No caso dos economistas, a devastação causada nos países emergentes é lendária, países foram destruídos por esses economistas, que voltam totalmente “lavados” pelos seus mestres e sem a capacidade de fazer adaptações críticas a seus países. Passam a ser críticos de tudo o que existe e acontece em seus locais de origem, querem empurrar reformas à força para chegar o mais perto possivel do que aprenderam, e o padrão de tudo passa a ser o modelo que lhes carimbaram na cabeça. O pior é que muitos desses convertidos fazem cursos pagos pelo Estado brasileiro.

Essa atração pela matriz é impressionante. Um caso emblemático foram os últimos dois capitães da equipe econômica do Governo Dilma: Joaquim Levy e Alexandre Tombini. O primeiro Ministro da Fazenda e o segundo Presidente do Banco Central, um governo de esquerda e que se presume que deveria ter comandantes com uma visão nacional. Ambos deixaram seus cargos e imediatamente foram morar e trabalhar aonde: nos Estados Unidos, impressionante.

As equipes econômicas desde o Plano Real se encaixam nesse padrão inteiramente americanizado no pior sentido do termo. Presume-se (é falso) que os “mercados” só aceitam economistas deste perfil. Na verdade, os mercados aceitam qualquer coisa, eles sempre se adaptam, até em guerras e revoluções. Delfim Neto jamais teve esse perfil e comandava o mercado, é uma questão de personalidade e postura. Um País não precisa ser subserviente para ser respeitado pelos mercados, os comandantes das economias da Russia, India e China não têm perfil “americanizado” e são respeitados pelo que são seus países, como potências econômicas.

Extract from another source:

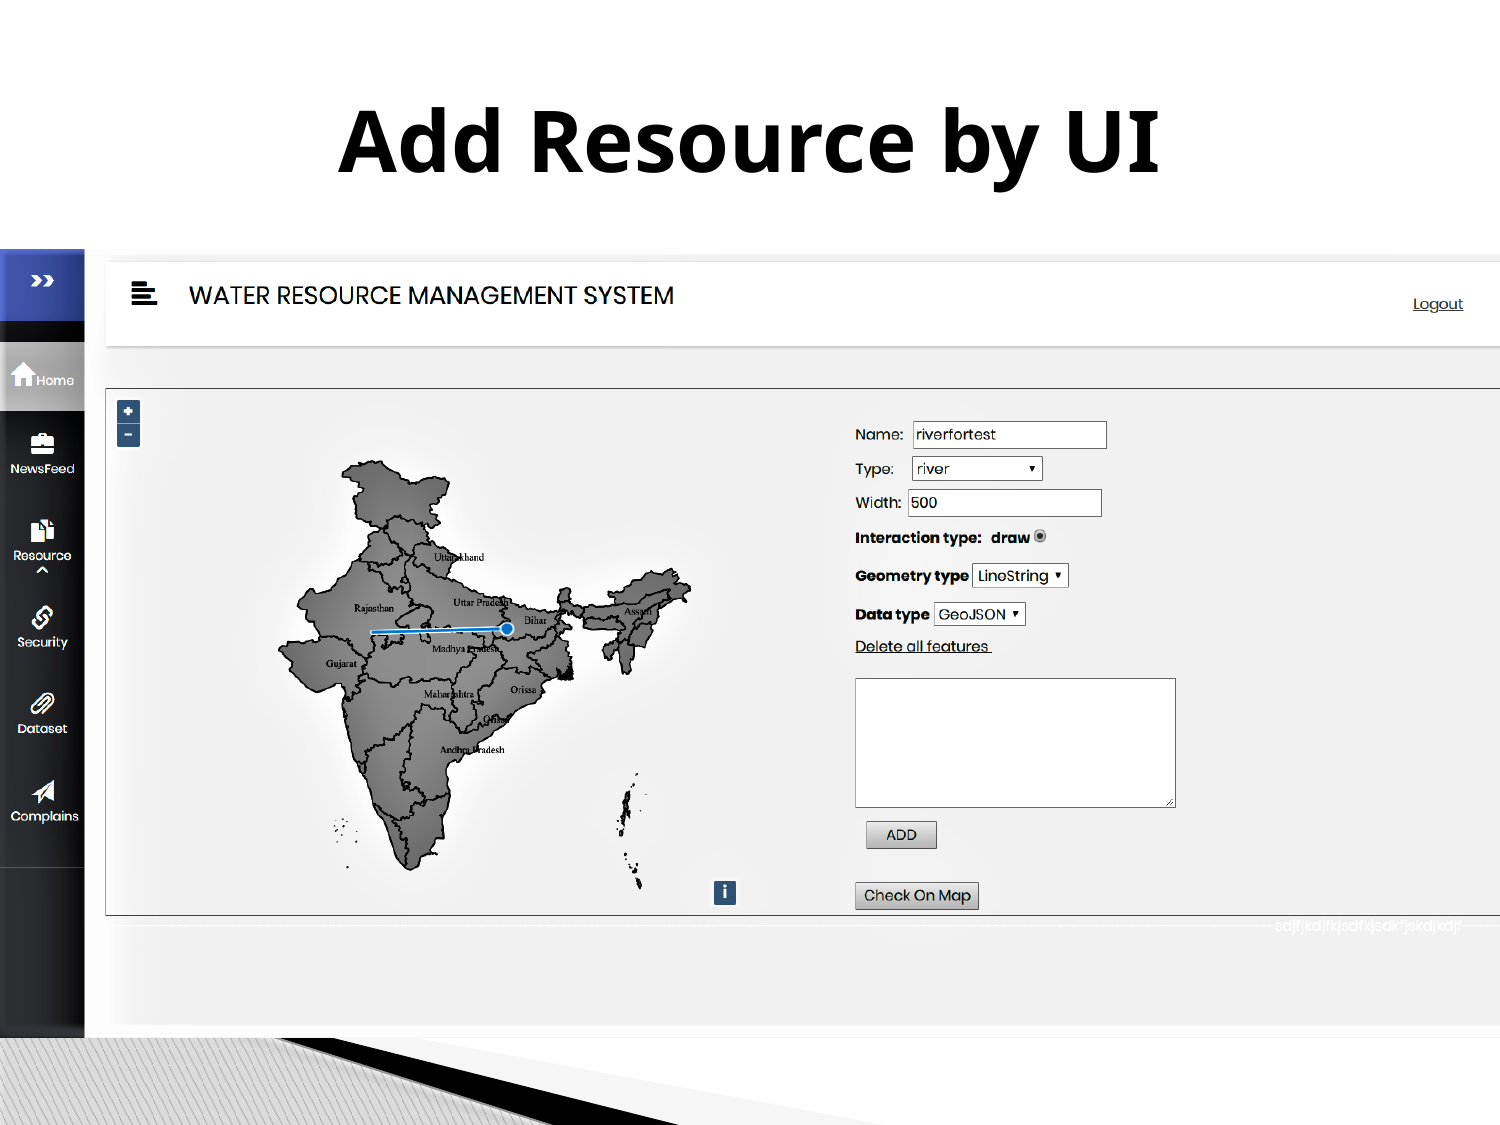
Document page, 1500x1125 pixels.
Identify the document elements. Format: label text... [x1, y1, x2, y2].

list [0, 249, 1500, 1038]
title Add Resource by UI [75, 45, 1425, 233]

O livro clássico de Maria Rita Loureiro “Economistas no Governo” explora esse filão da americanização da politica econômica brasileira, é essa a maior devastação da colonização cultural que, depois disso, atravessou a ponte e passou a contaminar também o Direito, área tradicionalmente nacional na História brasileira, hoje também colonizada.

Os EUA souberam vender muito bem seus “cursos” para brasileiros basbaques, o Brasil é o País que mais manda alunos para universidades americanas. Atualmente, 220.000 grandes universidades americanas tem escritórios em São Paulo para atrair alunos-clientes. O Estado brasileiro chegou a pagar, em um mesmo ano, 10.000 cursos no exterior, alguns desses poderes “autônomos” pagam seus membros para cursos infindáveis, um emendado no outro. Pagam o curso e mantêm o emprego e salário no Brasil, assim os alunos voltam catequizados contra o Estado que lhes pagou o curso.